** Assigned task 1 **
In the passage on U.S. war cost estimates, who hosted the March 16, 2003 Meet the Press interview of Vice President Dick Cheney?
** Assigned task 2 **
Write a continuation of the passage on U.S. war cost estimates, picking up right after its final sentence.

** Excerpt provided **
# # # # #

A major report of direct costs was prepared by the Watson Center at Brown University, totalling over $1.1 trillion. As of August 2017, the United States Department of Defense's direct spending on Iraq, Afghanistan, and Syria since September 11, 2001 totaled at least $1.474 trillion, and highlights the complementary costs at home, such as interest paid on the funds borrowed to finance the wars.

Those figures are dramatically higher than typical estimates published just prior to the start of the Iraq War, most of which were based on a shorter term of involvement. For example, in a March 16, 2003 Meet the Press interview of Vice President Dick Cheney, held less than a week before the Iraq War began, host Tim Russert reported that "every analysis said this war itself would cost about $80 billion, recovery of Baghdad, perhaps of Iraq, about $10 billion per year. We should expect as American citizens that this would cost at least $100 billion for a two-year involvement."

# # # # #

Stored items
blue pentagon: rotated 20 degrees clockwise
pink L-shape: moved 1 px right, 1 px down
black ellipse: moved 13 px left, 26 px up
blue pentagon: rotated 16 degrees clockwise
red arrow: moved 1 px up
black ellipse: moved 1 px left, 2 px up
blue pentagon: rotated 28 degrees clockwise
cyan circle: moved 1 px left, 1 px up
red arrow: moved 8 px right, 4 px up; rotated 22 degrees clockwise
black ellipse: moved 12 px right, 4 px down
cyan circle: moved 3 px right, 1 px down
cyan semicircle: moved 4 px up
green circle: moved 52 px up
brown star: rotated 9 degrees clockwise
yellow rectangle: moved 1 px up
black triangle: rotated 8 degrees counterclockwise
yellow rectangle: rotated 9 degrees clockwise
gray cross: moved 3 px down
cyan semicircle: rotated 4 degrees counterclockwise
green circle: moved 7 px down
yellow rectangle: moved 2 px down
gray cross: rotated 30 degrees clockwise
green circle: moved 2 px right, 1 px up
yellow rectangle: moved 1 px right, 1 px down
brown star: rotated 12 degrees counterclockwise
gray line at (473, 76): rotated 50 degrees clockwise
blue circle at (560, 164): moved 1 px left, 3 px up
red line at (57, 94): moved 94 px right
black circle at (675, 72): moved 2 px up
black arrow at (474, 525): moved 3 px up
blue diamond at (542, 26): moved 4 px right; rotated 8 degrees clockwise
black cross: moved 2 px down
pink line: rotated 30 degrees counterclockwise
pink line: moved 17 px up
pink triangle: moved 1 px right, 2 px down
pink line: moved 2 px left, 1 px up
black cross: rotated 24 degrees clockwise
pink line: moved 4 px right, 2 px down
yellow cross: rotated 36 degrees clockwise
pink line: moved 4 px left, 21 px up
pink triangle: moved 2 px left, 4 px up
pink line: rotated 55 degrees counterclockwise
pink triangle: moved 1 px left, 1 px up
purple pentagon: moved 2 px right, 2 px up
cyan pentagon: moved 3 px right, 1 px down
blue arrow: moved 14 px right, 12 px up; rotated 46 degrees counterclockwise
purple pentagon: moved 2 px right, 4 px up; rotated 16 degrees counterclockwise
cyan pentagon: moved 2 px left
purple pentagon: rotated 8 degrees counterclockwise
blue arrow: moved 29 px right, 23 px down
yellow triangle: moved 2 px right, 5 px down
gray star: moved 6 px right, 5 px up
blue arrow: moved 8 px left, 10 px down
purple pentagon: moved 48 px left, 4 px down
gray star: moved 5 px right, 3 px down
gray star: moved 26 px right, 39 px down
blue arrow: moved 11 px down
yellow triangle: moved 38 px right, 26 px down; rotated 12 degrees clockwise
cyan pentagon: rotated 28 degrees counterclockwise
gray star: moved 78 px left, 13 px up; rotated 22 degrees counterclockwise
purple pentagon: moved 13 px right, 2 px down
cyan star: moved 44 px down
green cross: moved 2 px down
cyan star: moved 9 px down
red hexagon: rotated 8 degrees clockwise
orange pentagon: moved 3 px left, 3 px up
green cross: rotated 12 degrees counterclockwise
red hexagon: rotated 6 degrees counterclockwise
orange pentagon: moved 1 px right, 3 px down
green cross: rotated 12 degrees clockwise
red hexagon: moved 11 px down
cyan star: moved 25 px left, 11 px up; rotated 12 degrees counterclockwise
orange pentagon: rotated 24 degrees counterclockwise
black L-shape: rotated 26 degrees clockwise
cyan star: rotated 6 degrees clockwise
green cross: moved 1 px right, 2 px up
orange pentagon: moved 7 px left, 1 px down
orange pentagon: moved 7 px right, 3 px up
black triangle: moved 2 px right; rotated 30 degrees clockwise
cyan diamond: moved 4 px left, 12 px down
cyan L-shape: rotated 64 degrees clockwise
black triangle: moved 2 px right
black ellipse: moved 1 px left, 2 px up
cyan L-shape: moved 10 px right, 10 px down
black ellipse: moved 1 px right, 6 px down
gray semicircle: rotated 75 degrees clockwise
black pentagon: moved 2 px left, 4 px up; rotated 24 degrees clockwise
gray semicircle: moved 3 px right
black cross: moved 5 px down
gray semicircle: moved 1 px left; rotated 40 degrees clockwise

# # # # #

** Exercise output 1 **
Tim Russert

** Exercise output 2 **
==== Appropriations ====

- FY2003 Supplemental: Operation Iraqi Freedom: Passed April 2003; Total $78.5 billion, $54.4 billion Iraq War
- FY2004 Supplemental: Iraq and Afghanistan Ongoing invasion reconstruction: Passed November 2003; Total $87.5 billion, $70.5 billion Iraq War
- FY2004 DoD Budget Amendment: $25 billion Emergency Reserve Fund (Iraq Freedom Fund): Passed July 2004, Total $25 billion, $21.5 billion (estimated) Iraq War
- FY2005 Emergency Supplemental: Operations in the War on Terror; Activities in Afghanistan; Tsunami Relief: Passed April 2005, Total $82 billion, $58 billion (estimated) Iraq War
- FY2006 Department of Defense appropriations: Total $50 billion, $40 billion (estimated) Iraq War.
- FY2006 Emergency Supplemental: Operations Global War on Terror; Activities in Iraq & Afghanistan: Passed February 2006, Total $72.4 billion, $60 billion (estimated) Iraq War
- FY2007 Department of Defense appropriations: $70 billion (estimated) for Iraq War-related costs
- FY2007 Emergency Supplemental (proposed) $100 billion
- FY2008 Bush administration proposed around $190 billion for the Iraq War and Afghanistan
- FY2009 Obama administration proposed around $130 billion in additional funding for the Iraq War and Afghanistan.
- FY2010 Obama administration proposes around $159.3 billion for the Iraq and Afghanistan wars.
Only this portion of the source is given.